Tabagismo. Eu não fumo, mas adoro fumantes. É uma forma física e direta de rejeitar o mundo físico, sem balela e sem discursos espirituais. A pessoa diz "Eu fumo" e pronto.


Criatividade. Ali do lado vocês vêem que em fevereiro de 2010 (OU SEJA, ESTE MÊS) existem 10 posts. É a mesma quantidade de posts de junho de 2009 a janeiro de 2010 (FAÇAM AS CONTAS, SÃO TIPO 8 MESES). Considerando que a unidade "fevereiro de 2010" pode ser subdividida: um breve momento de 2 posts num isolado dia 14, e o restante de 8 posts razoavelmente longos num período de menos de uma semana (ESTA SEMANA). Quem me conhece ou quem vê os números dos arquivos só pode pensar que eu perdi a compostura editorial e liguei o foda-se (nossa, que expressão deselegante.)

Mas isso não é verdade. Tudo o que eu postei nessa semana foi fruto de muita reflexão, releitura e alteração (inclusive depois de postado, então: confiram!) O que explica isso? Eu não sei. Eu só não aceitei ainda jogar o computador e o caderno pela janela, porque a estatística mostra que essas fases passam mais do que ficam e, portanto, eu devo aproveitar. (Que construção estúpida; se "ficasse", não seria uma "fase". Mas bom.)

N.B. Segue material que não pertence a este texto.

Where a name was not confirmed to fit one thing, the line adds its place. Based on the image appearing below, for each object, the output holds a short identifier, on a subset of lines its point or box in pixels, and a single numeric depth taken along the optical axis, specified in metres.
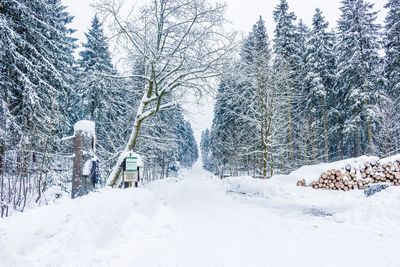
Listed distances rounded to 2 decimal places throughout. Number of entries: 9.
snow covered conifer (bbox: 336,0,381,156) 21.91
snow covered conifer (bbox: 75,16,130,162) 21.52
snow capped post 5.60
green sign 10.12
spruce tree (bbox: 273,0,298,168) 23.77
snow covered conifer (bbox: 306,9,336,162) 24.50
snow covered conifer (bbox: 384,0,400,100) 21.45
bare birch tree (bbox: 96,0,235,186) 9.91
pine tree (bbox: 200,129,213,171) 93.91
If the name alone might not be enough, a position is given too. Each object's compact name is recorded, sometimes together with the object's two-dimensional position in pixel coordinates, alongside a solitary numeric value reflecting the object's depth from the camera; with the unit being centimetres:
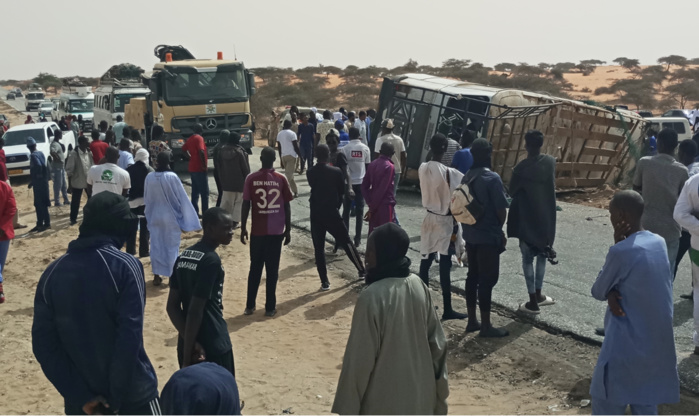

O que me faz queimar neurônios, no entanto, é perceber que, contra a ocorrência ou não dessas fases, por mais que eu queira argumentar o oposto, eu não tenho muito controle. Isso é claro: nós temos fases. Mas o porquê de elas serem tão instáveis é algo que me faz erguer misteriosamente a sobrancelha. Bom, outro dia eu pedi comida chinesa e veio a seguinte mensagem no meu biscoito da sorte: "A mudança corresponde sempre a uma necessidade real." É a metafísica do yakissoba.